Possible Legal Loophole for N.Y. Clerks Opposed to Gay Marriage

As New York prepares to usher in legalized homosexual marriage, a new twist has developed over whether town clerks in New York State will be required to facilitate same-sex couples coming to them for licenses and ceremonies. As reported by The New American, Laura Fotusky, clerk in the central New York town of Barker, submitted her resignation on July 11, explaining that her Christian beliefs would prevent her from issuing marriage licenses to homosexual couples.

On July 15 Rosemary Centi, clerk for the town of Guilderland in Albany County, offered her own resignation of sorts, informing her town supervisor that she would no longer be serving as the community’s official marriage officer, explaining that her Catholic faith would prevent her from officiating at marriage ceremonies for homosexual couples.

According to CBS News, the towns supervisor, Ken Runion, expressed his dismay over Centi’s decision to put faith above municipal duty. I was surprised because we all take the oath of civil service and promise to follow the law, Runion said. Regardless of personal beliefs, same-sex marriage is now legal and we have to follow the law.

Unlike Fotusky, whose moral convictions proscribed her from any involvement in facilitating same-sex marriage, Centi will continue to serve as the towns clerk, issuing marriage licenses to all eligible applicants including homosexual couples wishing to marry in Albany County.

Meanwhile, the Alliance Defense Fund (ADF), a conservative legal advocacy group, has released a memo to New York Municipal Clerks Responsible for Issuing Marriage Licenses, advising them that under New York’s human rights law, employers including municipal governments are required, as much as is practical, to accommodate an employees sincerely held religious beliefs.

It is true and very disappointing that the narrow religious exemptions enacted by the Legislature in the same-sex marriage bill do not contain any individual conscience protections, noted the ADF memo. Indeed, it is disturbing that public officials have so blithely dismissed New Yorkers sincerely held beliefs even though millions of New Yorkers believe that marriage is only between a man and a woman. Nonetheless, the memo continued, New York’s Human Rights Law requires employers to accommodate those beliefs, unless it places an undue hardship on the employer.

The memo explained that since New York law explicitly allows a municipality to delegate a clerks duties concerning marriage licenses to a deputy clerk or any other municipal employee, a city or town should have no reason to deny a clerks request for an accommodation.

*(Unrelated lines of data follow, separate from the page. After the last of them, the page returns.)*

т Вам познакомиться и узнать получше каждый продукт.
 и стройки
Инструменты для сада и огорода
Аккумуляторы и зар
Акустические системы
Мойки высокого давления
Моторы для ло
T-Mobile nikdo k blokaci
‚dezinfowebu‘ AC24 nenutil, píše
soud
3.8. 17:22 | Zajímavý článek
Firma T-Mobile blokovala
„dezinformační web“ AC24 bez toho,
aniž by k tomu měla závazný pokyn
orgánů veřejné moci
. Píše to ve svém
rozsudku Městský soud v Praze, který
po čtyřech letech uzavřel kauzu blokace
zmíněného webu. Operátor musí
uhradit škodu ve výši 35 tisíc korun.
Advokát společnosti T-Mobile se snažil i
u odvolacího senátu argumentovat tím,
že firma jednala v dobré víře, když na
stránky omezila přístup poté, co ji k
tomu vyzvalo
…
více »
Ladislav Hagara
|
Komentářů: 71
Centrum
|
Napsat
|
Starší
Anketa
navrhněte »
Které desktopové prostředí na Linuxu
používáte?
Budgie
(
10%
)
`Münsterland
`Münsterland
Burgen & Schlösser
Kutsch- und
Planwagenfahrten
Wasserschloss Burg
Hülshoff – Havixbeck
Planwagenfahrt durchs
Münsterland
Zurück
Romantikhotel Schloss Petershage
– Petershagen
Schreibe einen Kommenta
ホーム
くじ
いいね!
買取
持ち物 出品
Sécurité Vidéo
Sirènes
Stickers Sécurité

Under the relevant provisions included in New Yorks Domestic Relations Law, continued the memo, a municipality’s governing body would have little basis to refuse a clerks request that his or her religious beliefs be accommodated by having a deputy clerk or other city employee issue marriage licenses to same-sex couples. In fact, because the broad wording of the provision allows all of a clerks duties to be delegated, a clerk requesting an accommodation should be entirely removed from the process, including signing licenses.

The memo included a sample letter clerks could use to request a religious accommodation, and offered further legal assistance to those clerks rebuffed by their municipalities.

Doubtless, such a potential loophole in the new same-sex marriage law will not sit well with homosexual activists and their facilitators, including Governor Andrew Cuomo, who scolded town clerks whose moral convictions were at odds with the new measure, that you don’t get to pick and choose which laws to obey. It remains to be seen whether or not Mr. Cuomo will insist that the provisions delineated in the ADF memo are included in the laws not up for choice.